───── Task input ─────
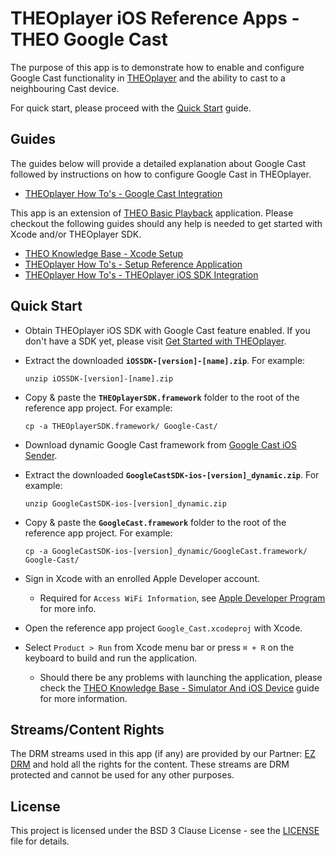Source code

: # THEOplayer iOS Reference Apps - THEO Google Cast

The purpose of this app is to demonstrate how to enable and configure Google Cast functionality in [THEOplayer] and the ability to cast to a neighbouring Cast device.

For quick start, please proceed with the [Quick Start](#Quick-Start) guide.

## Guides

The guides below will provide a detailed explanation about Google Cast followed by instructions on how to configure Google Cast in THEOplayer.

* [THEOplayer How To's - Google Cast Integration]

This app is an extension of [THEO Basic Playback] application. Please checkout the following guides should any help is needed to get started with Xcode and/or THEOplayer SDK.

* [THEO Knowledge Base - Xcode Setup]
* [THEOplayer How To's - Setup Reference Application]
* [THEOplayer How To's - THEOplayer iOS SDK Integration]

## Quick Start

* Obtain THEOplayer iOS SDK with Google Cast feature enabled. If you don't have a SDK yet, please visit [Get Started with THEOplayer].
* Extract the downloaded **`iOSSDK-[version]-[name].zip`**. For example:

      unzip iOSSDK-[version]-[name].zip

* Copy & paste the **`THEOplayerSDK.framework`** folder to the root of the reference app project. For example:

      cp -a THEOplayerSDK.framework/ Google-Cast/

* Download dynamic Google Cast framework from [Google Cast iOS Sender].
* Extract the downloaded **`GoogleCastSDK-ios-[version]_dynamic.zip`**. For example:

      unzip GoogleCastSDK-ios-[version]_dynamic.zip

* Copy & paste the **`GoogleCast.framework`** folder to the root of the reference app project. For example:

      cp -a GoogleCastSDK-ios-[version]_dynamic/GoogleCast.framework/ Google-Cast/

* Sign in Xcode with an enrolled Apple Developer account.
  * Required for `Access WiFi Information`, see [Apple Developer Program] for more info.
* Open the reference app project `Google_Cast.xcodeproj` with Xcode.
* Select `Product > Run` from Xcode menu bar or press `⌘ + R` on the keyboard to build and run the application.
  * Should there be any problems with launching the application, please check the [THEO Knowledge Base - Simulator And iOS Device] guide for more information.

## Streams/Content Rights

The DRM streams used in this app (if any) are provided by our Partner: [EZ DRM] and hold all the rights for the content. These streams are DRM protected and cannot be used for any other purposes.

## License

This project is licensed under the BSD 3 Clause License - see the [LICENSE] file for details.

[//]: # (Links and Guides reference)
[THEOplayer How To's - Google Cast Integration]: Guides/howto-google-cast-integration/README.md
[THEO Basic Playback]: ../Basic-Playback
[THEO Knowledge Base - Xcode Setup]: ../Basic-Playback/Guides/knowledgebase-xcode-setup/README.md
[THEO Knowledge Base - Simulator And iOS Device]: ../Basic-Playback/Guides/knowledgebase-simulator-and-ios-device/README.md
[THEOplayer How To's - Setup Reference Application]: ../Basic-Playback/Guides/howto-setup-reference-application/README.md
[THEOplayer How To's - THEOplayer iOS SDK Integration]: ../Basic-Playback/Guides/howto-theoplayer-ios-sdk-integration/README.md
[THEOplayer]: https://www.theoplayer.com
[Get Started with THEOplayer]: https://www.theoplayer.com/licensing
[Google Cast iOS Sender]: https://developers.google.com/cast/docs/ios_sender
[Apple Developer Program]: https://developer.apple.com/support/compare-memberships/
[EZ DRM]: https://www.ezdrm.com/

[//]: # (Project files reference)
[LICENSE]: LICENSE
─────
Work instructions> Copy out the lines above that hold the string "more".

Worked solution>
  * Required for `Access WiFi Information`, see [Apple Developer Program] for more info.
  * Should there be any problems with launching the application, please check the [THEO Knowledge Base - Simulator And iOS Device] guide for more information.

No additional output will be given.